BOINC Core client looping on one CPU/core

Message boards : BOINC client : BOINC Core client looping on one CPU/core
Message board moderation

To post messages, you must log in.

AuthorMessage
Udo

Send message
Joined: 17 Nov 07
Posts: 5
Message 13921 - Posted: 17 Nov 2007, 9:52:34 UTC

Starting with BOINC Version 5.8.x I noticed that the BOINC Client is sometimes looping and no longer processing the application.

I have several computers with Windows 2003, Windows 2000 Pro. and Win XP Pro.
I allways install BOINC as a service to let it run directly after starting the computer, some are running unattended as server also.

Only on my Intel Win 2003 computers (at E@H that are: 470358, 589361, 589472, 1034187, 1034197) it happened that after upgrading to 5.8.16 (and also after installing 5.10.20) the BOINC client got 'stuck'.
It was consuming 100% of the CPU/core and the BOINC applications didn't get any CPU.
Starting BOINC GUI caused the GUI to 'freeze'. No respond from the window, no reaction.

The only possibility was to stop the service.
After stopping the service I could start the GUI without problems and the tasks / WUs were running without any problems.
Starting the service again returned the same problem: client using 100% of CPU/core, WU getting no CPU, BOINC GUI 'freezing'.

On my unattended hosts/servers I couldn't let the GUI run all the time.
The only possibility was to downgrade to 5.4.x (5.4.11) which doesn't show this behaviour.

Unfortunately the same problem still exists in the 5.10.x version.

I have one AMD Win2003 box (single core), which is even more unattended (60km away) and I get there only time to time.
I once had the situation that the server didn't return WUs for several days (and so passing the deadline of a WU) but after that started again.
I don't know if the server was rebooted and that fixed the hanging situation or if it was a totally different problem.

If it was the same problem on the AMD box the problem exists on all of my Win2003 Servers, if it was a different error then the error is on all of my Win2003 Server boxes with multiple CPUs/cores

Udo
ID: 13921 · Report as offensive
Nicolas

Send message
Joined: 19 Jan 07
Posts: 1179
Argentina
Message 13929 - Posted: 17 Nov 2007, 16:38:20 UTC - in response to Message 13921.  

Was boinc.exe using all CPU or boincmgr.exe? What project(s) are you running? Do you notice the hang after any particular event, like after a workunit finishes or after getting more work, or anything like that? Anything interesting on the stdoudae.txt log?
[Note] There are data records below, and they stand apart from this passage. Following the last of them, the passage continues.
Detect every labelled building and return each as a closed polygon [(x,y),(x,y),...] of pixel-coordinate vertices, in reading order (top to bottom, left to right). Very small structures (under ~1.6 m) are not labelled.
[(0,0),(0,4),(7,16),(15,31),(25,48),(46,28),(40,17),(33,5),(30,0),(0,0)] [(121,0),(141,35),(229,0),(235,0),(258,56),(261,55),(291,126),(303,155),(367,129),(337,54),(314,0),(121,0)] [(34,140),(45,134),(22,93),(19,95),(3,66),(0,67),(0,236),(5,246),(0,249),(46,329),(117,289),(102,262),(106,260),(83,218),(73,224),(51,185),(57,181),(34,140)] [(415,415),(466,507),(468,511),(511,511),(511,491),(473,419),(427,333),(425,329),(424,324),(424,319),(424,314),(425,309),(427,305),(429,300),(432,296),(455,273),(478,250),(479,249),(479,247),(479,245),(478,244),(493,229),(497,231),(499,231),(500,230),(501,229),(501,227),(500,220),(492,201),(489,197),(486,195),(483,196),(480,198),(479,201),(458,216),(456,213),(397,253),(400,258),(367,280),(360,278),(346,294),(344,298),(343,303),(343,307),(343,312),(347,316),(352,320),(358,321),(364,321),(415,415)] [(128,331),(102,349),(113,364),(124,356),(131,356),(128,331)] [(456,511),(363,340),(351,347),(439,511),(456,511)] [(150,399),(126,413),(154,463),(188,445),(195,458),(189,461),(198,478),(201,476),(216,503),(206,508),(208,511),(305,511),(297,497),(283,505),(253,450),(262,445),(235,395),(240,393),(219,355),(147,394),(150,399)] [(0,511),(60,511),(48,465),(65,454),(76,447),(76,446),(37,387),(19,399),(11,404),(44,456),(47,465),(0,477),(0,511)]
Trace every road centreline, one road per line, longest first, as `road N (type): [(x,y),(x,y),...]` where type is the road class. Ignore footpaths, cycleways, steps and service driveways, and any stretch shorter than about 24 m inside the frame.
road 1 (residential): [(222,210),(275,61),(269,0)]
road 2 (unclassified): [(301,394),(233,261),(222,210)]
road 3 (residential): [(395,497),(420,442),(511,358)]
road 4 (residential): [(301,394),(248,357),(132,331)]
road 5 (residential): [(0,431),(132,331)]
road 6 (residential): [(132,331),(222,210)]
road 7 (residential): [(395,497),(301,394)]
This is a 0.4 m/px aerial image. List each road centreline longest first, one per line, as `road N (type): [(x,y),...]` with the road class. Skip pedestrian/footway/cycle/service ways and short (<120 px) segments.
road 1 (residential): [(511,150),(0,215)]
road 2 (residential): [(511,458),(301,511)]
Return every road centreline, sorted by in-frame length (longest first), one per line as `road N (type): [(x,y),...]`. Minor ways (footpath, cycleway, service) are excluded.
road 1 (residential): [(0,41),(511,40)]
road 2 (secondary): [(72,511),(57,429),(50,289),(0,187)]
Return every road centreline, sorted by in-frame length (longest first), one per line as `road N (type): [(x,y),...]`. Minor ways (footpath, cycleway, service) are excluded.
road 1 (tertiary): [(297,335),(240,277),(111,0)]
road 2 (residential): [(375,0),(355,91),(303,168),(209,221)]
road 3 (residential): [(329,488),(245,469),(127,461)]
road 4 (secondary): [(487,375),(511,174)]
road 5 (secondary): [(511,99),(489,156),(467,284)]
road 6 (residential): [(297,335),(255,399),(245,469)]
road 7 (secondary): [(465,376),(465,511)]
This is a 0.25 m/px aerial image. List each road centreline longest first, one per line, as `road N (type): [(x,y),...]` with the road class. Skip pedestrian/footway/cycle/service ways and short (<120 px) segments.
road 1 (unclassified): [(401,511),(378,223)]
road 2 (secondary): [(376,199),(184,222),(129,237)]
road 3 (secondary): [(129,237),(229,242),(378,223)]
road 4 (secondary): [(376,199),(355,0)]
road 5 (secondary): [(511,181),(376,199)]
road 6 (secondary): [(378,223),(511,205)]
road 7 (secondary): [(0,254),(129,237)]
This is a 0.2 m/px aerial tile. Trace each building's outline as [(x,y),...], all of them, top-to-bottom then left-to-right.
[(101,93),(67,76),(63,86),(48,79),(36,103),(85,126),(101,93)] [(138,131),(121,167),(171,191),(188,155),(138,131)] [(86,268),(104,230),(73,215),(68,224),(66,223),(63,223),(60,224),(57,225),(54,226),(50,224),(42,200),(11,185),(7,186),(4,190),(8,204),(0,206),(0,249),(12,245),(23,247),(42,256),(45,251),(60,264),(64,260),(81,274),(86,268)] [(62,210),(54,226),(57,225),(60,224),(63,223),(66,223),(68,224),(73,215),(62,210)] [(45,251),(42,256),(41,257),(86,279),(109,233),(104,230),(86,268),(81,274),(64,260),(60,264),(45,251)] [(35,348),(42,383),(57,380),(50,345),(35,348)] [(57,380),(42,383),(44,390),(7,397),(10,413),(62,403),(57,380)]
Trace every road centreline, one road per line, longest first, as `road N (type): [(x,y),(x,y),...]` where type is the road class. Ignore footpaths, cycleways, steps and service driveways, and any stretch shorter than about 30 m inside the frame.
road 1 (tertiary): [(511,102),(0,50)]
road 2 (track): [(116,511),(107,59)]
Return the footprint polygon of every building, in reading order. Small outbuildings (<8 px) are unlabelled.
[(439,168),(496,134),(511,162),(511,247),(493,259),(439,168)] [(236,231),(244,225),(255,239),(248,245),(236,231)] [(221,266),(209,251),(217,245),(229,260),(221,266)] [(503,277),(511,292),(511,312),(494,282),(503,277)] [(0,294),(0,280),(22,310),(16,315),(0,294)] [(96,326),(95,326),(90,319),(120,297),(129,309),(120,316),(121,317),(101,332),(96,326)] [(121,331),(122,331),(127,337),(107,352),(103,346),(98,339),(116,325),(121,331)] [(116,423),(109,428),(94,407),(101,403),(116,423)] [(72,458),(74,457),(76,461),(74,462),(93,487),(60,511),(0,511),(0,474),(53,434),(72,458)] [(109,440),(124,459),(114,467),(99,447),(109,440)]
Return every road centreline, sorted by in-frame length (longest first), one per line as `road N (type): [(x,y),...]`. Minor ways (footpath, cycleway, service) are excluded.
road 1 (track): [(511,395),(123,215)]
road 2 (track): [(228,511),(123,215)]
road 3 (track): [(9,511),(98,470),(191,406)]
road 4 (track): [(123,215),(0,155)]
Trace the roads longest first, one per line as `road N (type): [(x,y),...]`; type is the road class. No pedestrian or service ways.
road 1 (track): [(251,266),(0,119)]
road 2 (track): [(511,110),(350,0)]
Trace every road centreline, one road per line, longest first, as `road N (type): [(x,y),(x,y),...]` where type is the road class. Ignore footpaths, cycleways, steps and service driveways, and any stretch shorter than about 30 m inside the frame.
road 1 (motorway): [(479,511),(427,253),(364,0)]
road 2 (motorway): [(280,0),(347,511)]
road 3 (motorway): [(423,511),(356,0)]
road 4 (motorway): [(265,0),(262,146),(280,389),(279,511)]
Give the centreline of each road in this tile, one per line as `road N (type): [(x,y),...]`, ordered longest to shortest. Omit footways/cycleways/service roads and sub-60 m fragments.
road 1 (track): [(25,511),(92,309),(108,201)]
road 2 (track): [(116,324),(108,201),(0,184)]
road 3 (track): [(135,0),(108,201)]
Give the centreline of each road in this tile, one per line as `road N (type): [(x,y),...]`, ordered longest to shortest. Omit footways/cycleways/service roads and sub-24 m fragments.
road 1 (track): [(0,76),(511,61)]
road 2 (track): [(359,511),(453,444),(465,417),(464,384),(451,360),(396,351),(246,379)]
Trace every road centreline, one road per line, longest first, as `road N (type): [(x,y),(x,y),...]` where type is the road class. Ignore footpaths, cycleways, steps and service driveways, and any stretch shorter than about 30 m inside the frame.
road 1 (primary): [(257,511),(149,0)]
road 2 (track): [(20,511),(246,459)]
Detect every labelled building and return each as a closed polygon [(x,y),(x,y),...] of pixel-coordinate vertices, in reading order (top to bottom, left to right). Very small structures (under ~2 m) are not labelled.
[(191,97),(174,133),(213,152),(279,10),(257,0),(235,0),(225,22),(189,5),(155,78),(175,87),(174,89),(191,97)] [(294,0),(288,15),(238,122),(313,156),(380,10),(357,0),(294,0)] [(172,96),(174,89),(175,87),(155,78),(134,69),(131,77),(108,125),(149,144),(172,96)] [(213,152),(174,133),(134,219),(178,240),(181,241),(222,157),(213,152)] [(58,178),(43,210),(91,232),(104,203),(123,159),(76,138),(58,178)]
BOINC Manager hanging if client is hanged is a bug, but needs quite a redesign of the manager-client communication code to solve...
ID: 13929 · Report as offensive
Profile Ananas

Send message
Joined: 27 Jun 06
Posts: 305
Germany
Message 13941 - Posted: 19 Nov 2007, 0:52:04 UTC

Just a very vague idea because I have noticed something similar twice lately :

Does BOINC behave like this just after a benchmark ran, i.e. with results that had been paused in order to run the benchmark?


The problem I noticed isn't exactly comparable, because I'm using an older BOINC client and on the box where it happened, the core client did not eat CPU time at all, one CPU was idle instead, one result running normal, the other was idle.

The core client showed both running, BOINCview notices when one process that is set active doesn't get any CPU time.

As I'm not on a current client, it makes no sense to open a ticket, it might be fixed in later clients.
ID: 13941 · Report as offensive
Udo

Send message
Joined: 17 Nov 07
Posts: 5
Message 13946 - Posted: 19 Nov 2007, 8:56:18 UTC - in response to Message 13929.  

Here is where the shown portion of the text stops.